First, you’ll edit problem2.py
, and add code at the bottom of the
script to iterate through each sentence in the toy corpus and calculate
the joint probability of all the words in the sentence under the unigram
model. Then write the probability of each sentence to a file
unigram_eval.txt
, formatted to have one probability for each line of
the output file. To do this, you’ll be writing a loop within a loop very
similarly to how you iterated through the training corpus to estimate
the model parameters. But instead of incrementing counts after each
word, you’ll be updating the joint probability of the sentence
(multiplying the probabilities of each word together). One easy way to
do this is to initialize sentprob = 1
prior to looping through the
words in the sentence, and then just update sentprob *= wordprob
with
the probability of each word. At the end of the loop, sentprob
will
contain the total joint probability of the whole sentence. To verify
that this worked correctly, note that the joint probability of the
second sentence under this model should be 4.84008387782e-99
Next, you’ll transform this joint probability into a perplexity (of each
sentence), and write that to the file instead. To calculate the
perplexity, first calculate the length of the sentence in words (be sure
to include the end-of-sentence word) and store that in a variable
sent_len
, and then you can calculate
perplexity = 1/(pow(sentprob, 1.0/sent_len))
, which reproduces the
definition of perplexity we discussed in class. Now, write the
perplexity of each sentence to the output file instead of the joint
probabilities. To verify that you’ve done this correctly, note that the
perplexity of the second sentence with this model should be about 153.

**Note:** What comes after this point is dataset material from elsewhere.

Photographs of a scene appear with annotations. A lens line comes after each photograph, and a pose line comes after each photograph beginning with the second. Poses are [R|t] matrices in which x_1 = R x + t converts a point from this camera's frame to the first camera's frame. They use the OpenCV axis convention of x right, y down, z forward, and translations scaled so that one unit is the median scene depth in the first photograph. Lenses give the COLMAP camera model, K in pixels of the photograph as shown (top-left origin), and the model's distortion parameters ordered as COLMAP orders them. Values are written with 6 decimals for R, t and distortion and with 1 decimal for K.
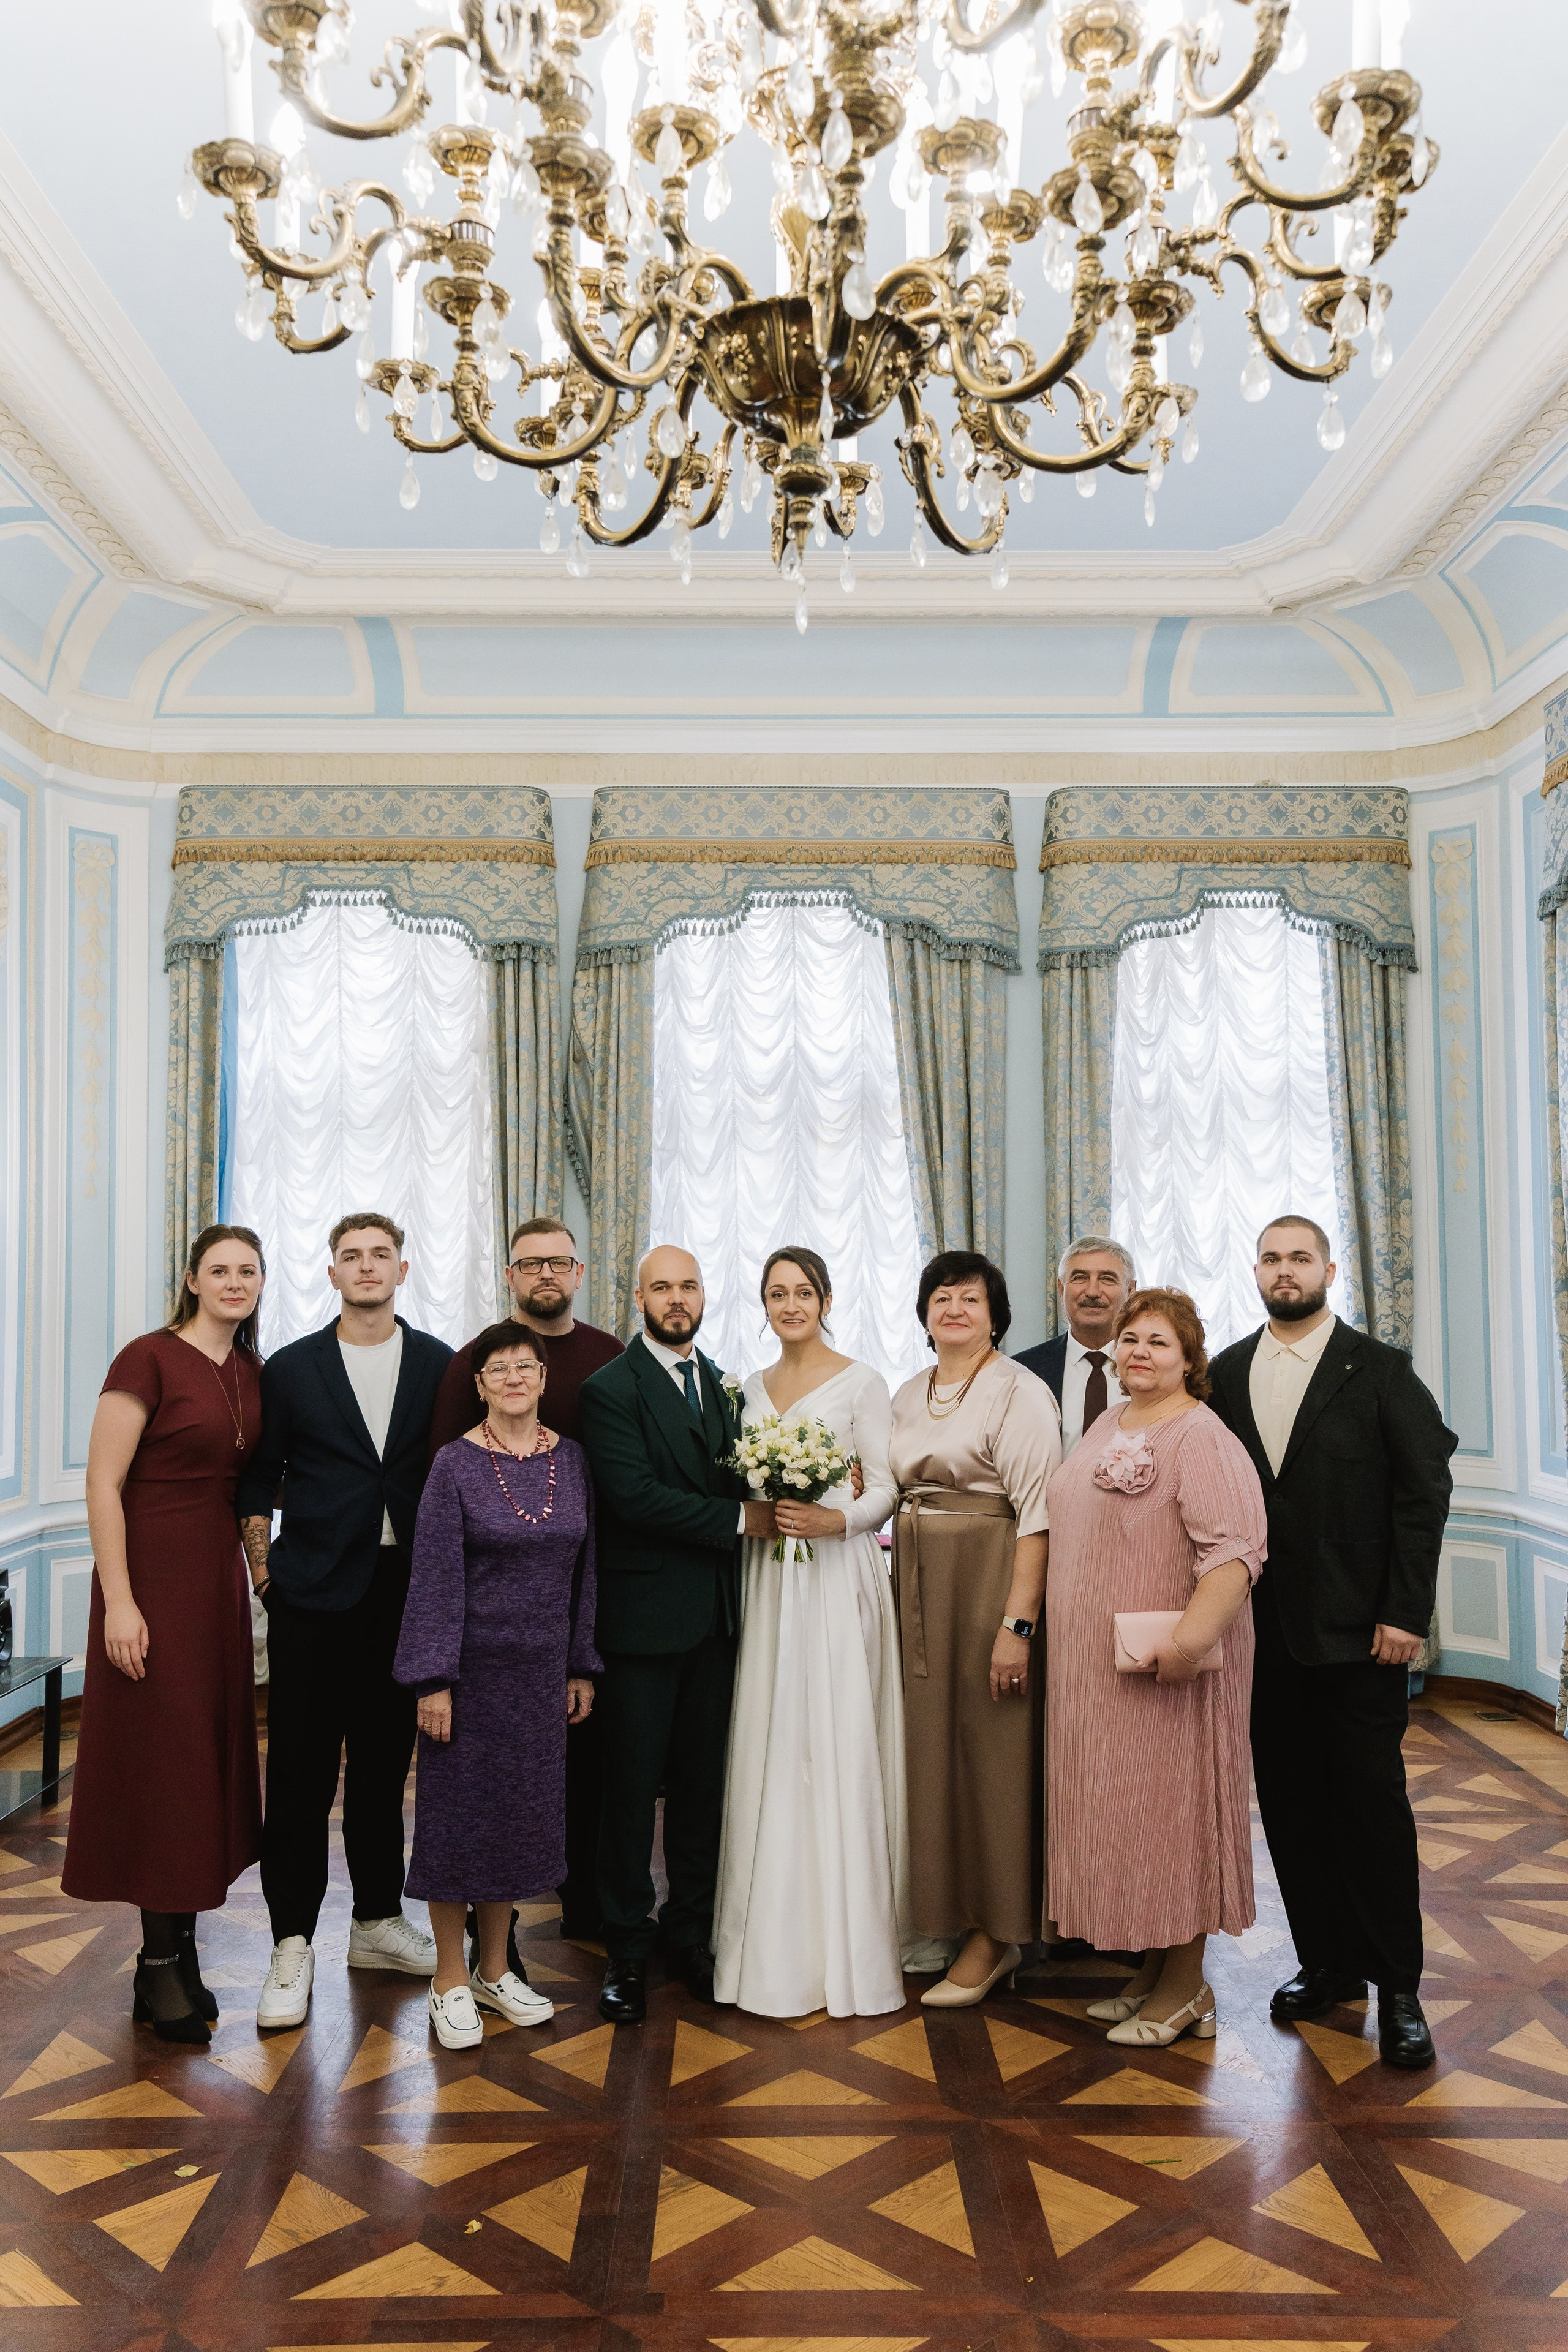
lens RADIAL K [[1924.7, 0, 784.0], [0, 1924.7, 1176.0], [0, 0, 1]] dist [0.045886, 0.007670]
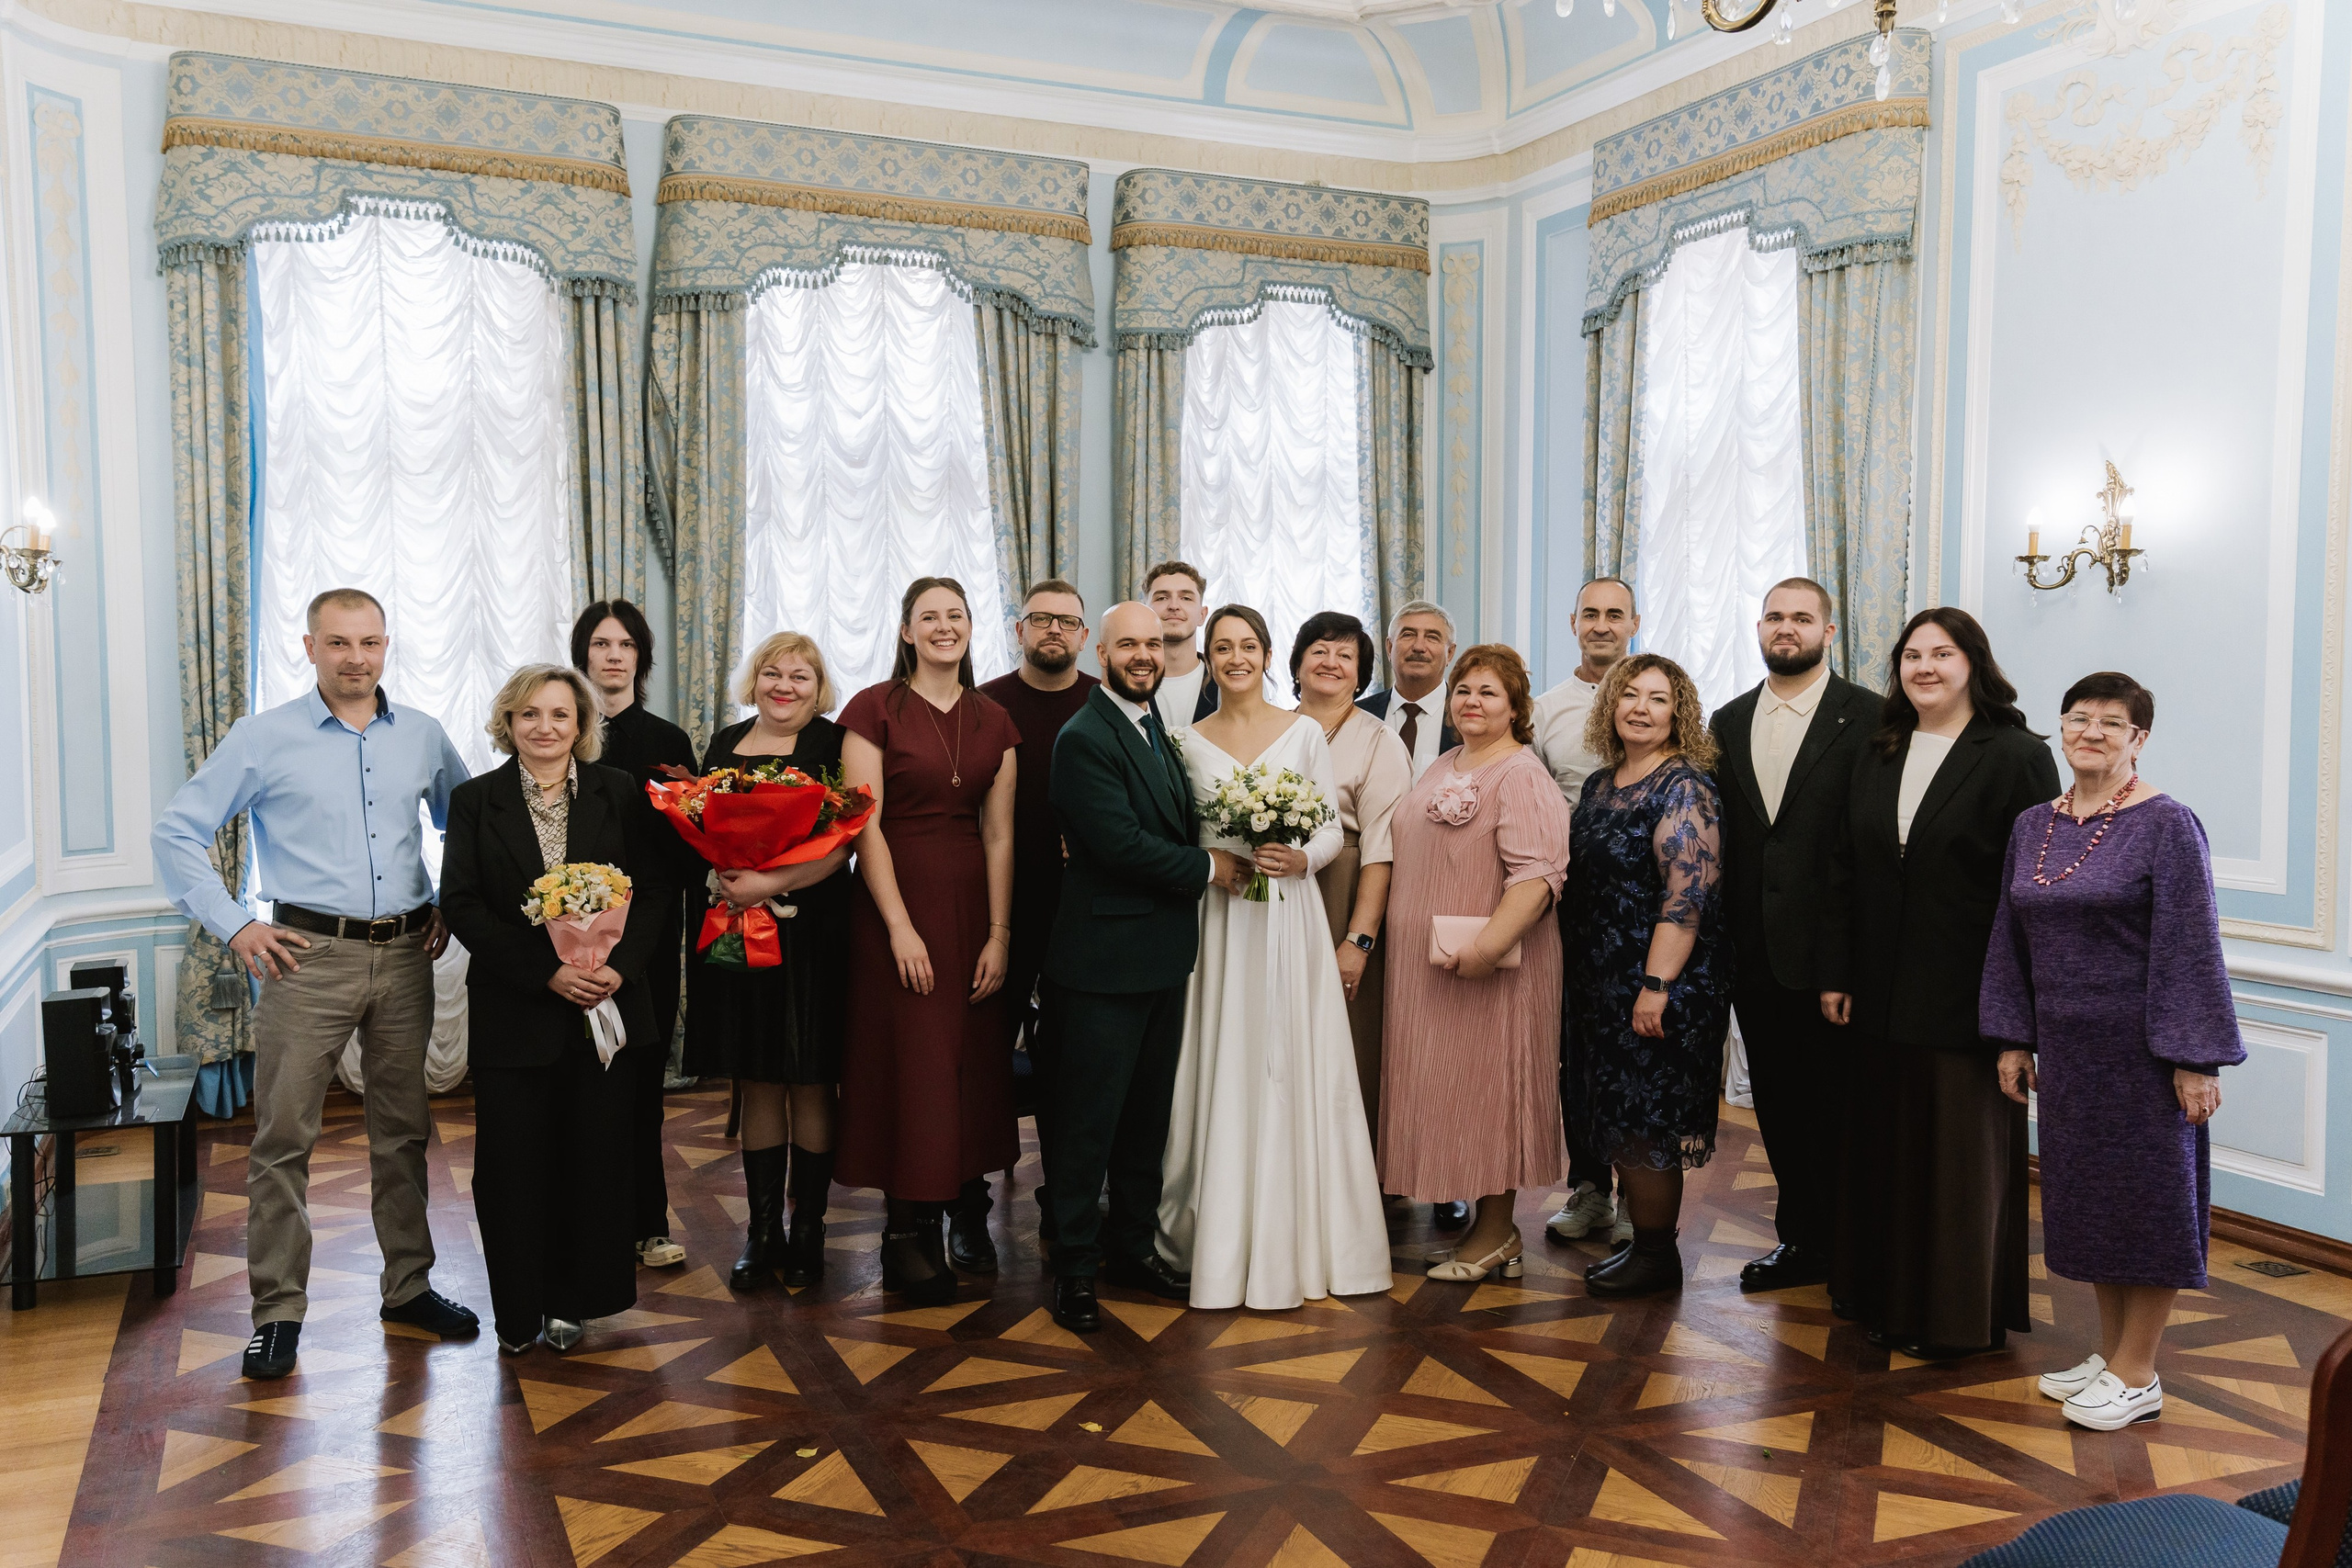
lens RADIAL K [[2061.7, 0, 1176.0], [0, 2061.7, 784.0], [0, 0, 1]] dist [0.080149, 0.007603]
pose [[0.917624, -0.016739, 0.397096, -0.283052], [-0.026799, 0.994233, 0.103840, 0.008467], [-0.396544, -0.105928, 0.911884, -0.044230]]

Now, you’ll do the same thing for your other two models. Add code to
problem3.py
to calculate the perplexities of each sentence in the toy
corpus and write that to a file bigram_eval.txt
. Similarly, add code
to problem4.py
and write the perplexities under the smoothed model to
smoothed_eval.txt
. To verify that you did these correctly, note that
the perplexity of the second sentence should be about 7.237 with the MLE
bigram model and about 49.63 for the smoothed bigram model.
Compare the perplexities of these two sentences under all three models. Q: Which model performed worst and why might you have expected that model to have performed worst? Q: Did smoothing help or hurt the model’s ‘performance’ when evaluated on this corpus? Why might that be?
[Written answer]
Edit problem2-4.py to use the provided generator code to generate some (~10) sentences from each of your models.
Store the sentences in unigram_generation.txt
, bigram_generation.txt
, and smoothed_generation.txt
to go with their respective models.
Q: Compare the models qualitatively based on their generation. How does each perform?